▸ **Problems and tasks**:
(1) In the review of The Blackening, swap "isolated house" for "remote cabin" and give back the part that opens with the words containing "Right from the" and closes with "it – The Blackening.".
(2) Summarize the review of The Blackening in three sentences.

The posters for The Blackening might make this horror-comedy look like a horror spoof along the lines of the Scary Movie series or something like Shriek if You Know What I Did Last Friday the 13th… and you’d be very, very wrong if you think that. Quite possibly one of the funniest of its kind since Blazing Saddles – I know, that’s a hell of a claim – The Blackening gleefully jumps between pastiche, metafiction, social commentary, hangout vibes, being its own thing, and the more subtle end of slapstick while remaining true to its core of being a slasher flick.
It’s not “elevated horror” or spoof; the often-fraying tightrope director Tim Story walks to keep frights and laughs grounded in the real is the reason why The Blackening is special. There are elements of parody and obvious self-reference in play, but never to the point of caricature or excess, and Story is careful in preventing anything or anyone from pushing past the breaking point. Occasionally, actors or action skirt the limits, but it’s all quickly reined in and brought right back to the tense area Story has meticulously carved out in which this movie lives until the mid-credit has imparted its final zinger.
For starters, most “deserted cabin in the woods” films of this ilk involve mostly Caucasian casts who spend the film doing dumb stuff before the masked killer has their way with them one by one. Turning that whole trope on its head by involving smart and savvy Black people who know exactly how this kind of thing works kicks off a tidal wave of laughter, as Tracy Oliver and Dewayne Perkins’ script (based on a short film by 3Peat, also written by Perkins) crackles with constant electricity. Whether talking about relationships, horror movie tropes, or getting ready to have a Molly party, Oliver and Perkins always have something up their sleeves – a well-timed snap, an African-American colloquialism (the word others dare not use), a damning or hilarious character reveal, or an arrow to the throat, among others.
Right from the start, Story doses us with the setting and its trappings: an isolated house, the creaky doors that keep opening for some reason, and the fact that no one ever announces their presence to someone in the room before appearing right at their shoulders. Oliver and Perkins’ gift for popping dialogue is unleashed in the film’s cold open, getting us ready for the kind of smarts and fun we’re about to have. Five minutes is all it takes for college reunion hosts Morgan (Yvonne Orji) and Shawn (Jay Pharaoh) to orient us with the film’s patter and grab us as they introduce us to this film’s motor: a terribly racist game called – you guessed it – The Blackening.
It’s a board game with cards and metal pieces (the fact that these pieces are known as “tokens” is not lost on me), with the centerpiece being a very disturbing blackface head, accompanied by an electronic voice that directs players on their next moves. As Morgan, Shawn, and their seven guests discover, there’s much more to this game than they think, especially when the game’s electronic voice starts using their names and threatening them. The players must answer the questions on the card to advance to the next space or to stay alive, depending on whatever the voice wants. And the questions? They all have to do with Blackness and how the players measure up.

▸ **Dataset excerpts**:
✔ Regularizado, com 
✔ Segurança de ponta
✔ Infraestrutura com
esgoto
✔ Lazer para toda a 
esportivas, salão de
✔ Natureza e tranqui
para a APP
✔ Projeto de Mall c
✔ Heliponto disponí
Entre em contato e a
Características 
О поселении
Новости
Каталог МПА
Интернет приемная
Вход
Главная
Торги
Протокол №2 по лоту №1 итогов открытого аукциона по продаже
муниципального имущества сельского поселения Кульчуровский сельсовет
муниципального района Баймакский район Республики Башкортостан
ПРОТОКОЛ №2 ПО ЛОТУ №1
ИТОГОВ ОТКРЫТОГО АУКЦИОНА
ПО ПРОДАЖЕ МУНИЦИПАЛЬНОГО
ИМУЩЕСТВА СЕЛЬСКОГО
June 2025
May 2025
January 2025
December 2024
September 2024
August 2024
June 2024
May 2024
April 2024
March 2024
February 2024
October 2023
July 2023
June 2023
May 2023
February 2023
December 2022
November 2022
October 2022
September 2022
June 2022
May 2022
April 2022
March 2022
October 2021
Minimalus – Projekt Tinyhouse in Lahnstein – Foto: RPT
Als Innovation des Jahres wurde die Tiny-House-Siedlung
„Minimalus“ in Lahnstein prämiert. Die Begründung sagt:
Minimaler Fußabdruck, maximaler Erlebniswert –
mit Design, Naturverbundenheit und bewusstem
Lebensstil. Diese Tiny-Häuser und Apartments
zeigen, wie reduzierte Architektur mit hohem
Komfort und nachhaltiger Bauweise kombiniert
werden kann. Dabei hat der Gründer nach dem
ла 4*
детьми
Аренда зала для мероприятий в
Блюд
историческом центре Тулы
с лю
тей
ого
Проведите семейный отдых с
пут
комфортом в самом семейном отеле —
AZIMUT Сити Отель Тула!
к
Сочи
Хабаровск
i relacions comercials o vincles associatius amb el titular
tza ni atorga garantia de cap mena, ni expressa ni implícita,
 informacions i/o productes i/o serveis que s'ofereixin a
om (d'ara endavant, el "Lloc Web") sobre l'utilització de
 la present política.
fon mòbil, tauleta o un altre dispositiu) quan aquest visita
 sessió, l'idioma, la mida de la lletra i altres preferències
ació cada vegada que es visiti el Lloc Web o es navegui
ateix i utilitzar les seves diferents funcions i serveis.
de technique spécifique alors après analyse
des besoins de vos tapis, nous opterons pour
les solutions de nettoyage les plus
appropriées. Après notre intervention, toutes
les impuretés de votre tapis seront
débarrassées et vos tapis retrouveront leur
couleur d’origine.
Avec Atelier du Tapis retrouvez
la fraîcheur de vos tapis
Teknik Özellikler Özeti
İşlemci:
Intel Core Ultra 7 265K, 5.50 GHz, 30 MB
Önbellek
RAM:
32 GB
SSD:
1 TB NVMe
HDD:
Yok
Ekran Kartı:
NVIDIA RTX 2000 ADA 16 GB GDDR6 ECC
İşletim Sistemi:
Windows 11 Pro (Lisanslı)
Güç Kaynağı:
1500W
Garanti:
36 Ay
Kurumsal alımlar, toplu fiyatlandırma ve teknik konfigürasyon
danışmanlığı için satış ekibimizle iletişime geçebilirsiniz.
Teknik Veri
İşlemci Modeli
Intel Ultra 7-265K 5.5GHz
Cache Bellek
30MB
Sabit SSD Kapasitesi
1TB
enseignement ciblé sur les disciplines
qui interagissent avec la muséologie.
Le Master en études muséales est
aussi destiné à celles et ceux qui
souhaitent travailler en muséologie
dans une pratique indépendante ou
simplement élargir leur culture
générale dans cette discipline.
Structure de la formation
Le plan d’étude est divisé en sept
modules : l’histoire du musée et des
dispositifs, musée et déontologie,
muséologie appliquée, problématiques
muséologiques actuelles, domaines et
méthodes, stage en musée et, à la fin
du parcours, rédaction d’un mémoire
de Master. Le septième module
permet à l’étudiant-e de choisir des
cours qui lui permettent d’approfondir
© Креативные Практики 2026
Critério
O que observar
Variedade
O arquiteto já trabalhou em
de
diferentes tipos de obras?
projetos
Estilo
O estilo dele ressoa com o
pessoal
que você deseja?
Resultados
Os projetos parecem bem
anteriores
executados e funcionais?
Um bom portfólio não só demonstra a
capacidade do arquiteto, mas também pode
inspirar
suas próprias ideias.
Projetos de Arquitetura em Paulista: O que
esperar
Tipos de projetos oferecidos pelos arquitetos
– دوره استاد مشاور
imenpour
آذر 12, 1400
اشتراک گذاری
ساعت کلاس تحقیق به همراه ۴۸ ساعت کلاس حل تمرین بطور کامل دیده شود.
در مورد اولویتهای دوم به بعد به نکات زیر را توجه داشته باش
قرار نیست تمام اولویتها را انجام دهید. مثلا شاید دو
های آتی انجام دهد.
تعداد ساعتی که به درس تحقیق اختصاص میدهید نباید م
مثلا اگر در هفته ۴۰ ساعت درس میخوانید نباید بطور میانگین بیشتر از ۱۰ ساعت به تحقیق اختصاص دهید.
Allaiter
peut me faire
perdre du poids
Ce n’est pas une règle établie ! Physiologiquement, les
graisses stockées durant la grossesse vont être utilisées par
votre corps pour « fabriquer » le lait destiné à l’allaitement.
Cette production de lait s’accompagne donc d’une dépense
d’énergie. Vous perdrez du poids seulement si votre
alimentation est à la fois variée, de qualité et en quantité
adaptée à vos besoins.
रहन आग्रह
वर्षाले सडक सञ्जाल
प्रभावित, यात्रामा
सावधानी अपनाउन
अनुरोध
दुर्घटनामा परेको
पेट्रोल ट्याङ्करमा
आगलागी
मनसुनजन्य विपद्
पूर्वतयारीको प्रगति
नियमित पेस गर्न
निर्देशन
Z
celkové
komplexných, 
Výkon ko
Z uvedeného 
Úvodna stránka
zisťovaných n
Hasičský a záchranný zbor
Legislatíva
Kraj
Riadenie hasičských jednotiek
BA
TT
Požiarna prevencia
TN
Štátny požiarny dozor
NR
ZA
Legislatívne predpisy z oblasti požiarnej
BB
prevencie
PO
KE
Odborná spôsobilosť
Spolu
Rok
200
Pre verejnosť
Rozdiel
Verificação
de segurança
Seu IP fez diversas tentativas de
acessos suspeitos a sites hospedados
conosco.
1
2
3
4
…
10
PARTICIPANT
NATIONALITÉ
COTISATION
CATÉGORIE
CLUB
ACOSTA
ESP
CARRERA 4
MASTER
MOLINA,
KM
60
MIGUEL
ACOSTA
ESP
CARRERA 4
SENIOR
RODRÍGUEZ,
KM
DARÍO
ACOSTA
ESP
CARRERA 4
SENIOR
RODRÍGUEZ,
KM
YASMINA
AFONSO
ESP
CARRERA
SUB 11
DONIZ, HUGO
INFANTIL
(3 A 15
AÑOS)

▸ **Solutions**:
(1)
Right from the start, Story doses us with the setting and its trappings: an remote cabin, the creaky doors that keep opening for some reason, and the fact that no one ever announces their presence to someone in the room before appearing right at their shoulders. Oliver and Perkins’ gift for popping dialogue is unleashed in the film’s cold open, getting us ready for the kind of smarts and fun we’re about to have. Five minutes is all it takes for college reunion hosts Morgan (Yvonne Orji) and Shawn (Jay Pharaoh) to orient us with the film’s patter and grab us as they introduce us to this film’s motor: a terribly racist game called – you guessed it – The Blackening.

(2) The Blackening is a horror-comedy that, despite posters suggesting a spoof, moves between pastiche, metafiction, social commentary and subtle slapstick while remaining a true slasher film. Director Tim Story keeps the frights and laughs grounded, and the script by Tracy Oliver and Dewayne Perkins turns the cabin-in-the-woods trope on its head with smart Black characters who know how such stories work. Hosts Morgan and Shawn introduce a racist board game called The Blackening, whose electronic voice threatens the players and makes them answer questions about Blackness to advance or stay alive.